My research is founded upon a core interest in the materialities and experiences of living in capitalism. From this I focus on a number of theoretical and empirical issues, such as:

- The rise of authoritarian neoliberalism - particularly with regard to its roots in canonical neoliberal thought, the recent evolution of the capitalist state, and intensified crises of social reproduction - and its contestation by various resistance movements

- European political economy, at a range of scales (EU, national, regional, etc.)

- Critical social theory, especially Antonio Gramsci and related historical materialists and Feminist Political Economy

- Literary theories regarding authoring, normative grammars, and techniques of production

- Uneven development in/of capitalism and debates on capitalist diversity

- Sociology of the body, culture, and pedagogy 

I am currently researching the foundations of neoliberal thought and the contemporary implications of these explorations.

Other research

Doctoral supervision

I currently co-supervise 2 PhD students.

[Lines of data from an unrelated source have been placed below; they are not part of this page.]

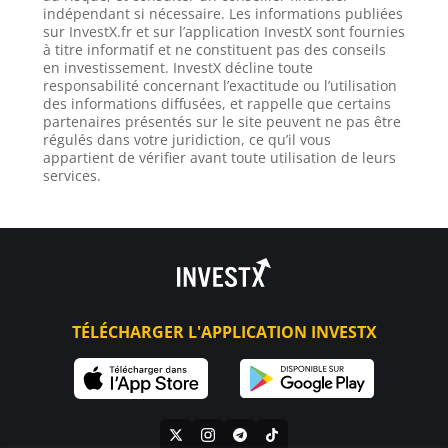
indépendant si nécessaire. Les informations publiées
sur InvestX.fr et sur l’application InvestX sont fournies
à titre informatif et ne constituent pas des conseils
en investissement. InvestX décline toute
responsabilité concernant l’exactitude ou l’utilisation
des informations diffusées, et rappelle que certains
partenaires présentés sur le site peuvent ne pas être
régulés dans votre juridiction, ce qu’il vous
appartient de vérifier avant toute utilisation de leurs
services.
TÉLÉCHARGER L'APPLICATION INVESTX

Their projects cover utilities-based indebtedness in Greece; and the politics of labour reforms in neoliberalising Italy. I have co-supervised to completion 8 PhD projects, on: Corbynism, democracy and neoliberalism; the role of economic forums in promoting neoliberal development in India and Turkey; everyday life and questions of recognition and distinction in Turkey; the politics of labour in the Euro Area's strategies of competitiveness; the revival of securitisation in the EU; the relationship between art and politics in the work of Alfredo Jaar; political education and civil society in Egypt; and power hierarchies and struggles within the WTO. Several of these have been co-supervised with a colleague from outside Politics; I welcome opportunities to be part of a cross-disciplinary supervisory team.

I would be delighted to supervise PhD students in the areas listed under the 'Research' heading of my profile and/or as indicated by my publications record. Moreover, I am happy to welcome doctoral researchers to Manchester as a Visiting Student. I have mentored 6 students up to now, whose projects concerned: struggles over water in Ireland and Australia; the politics of organising labour at chokepoints in Brazil and Portugal; women's experiences of household indebtedness in Greece and Turkey; debates about neo-Gramscian theory; struggles over social reproduction and crisis in Spain; and neoliberalisation processes in Italy since the 1970s.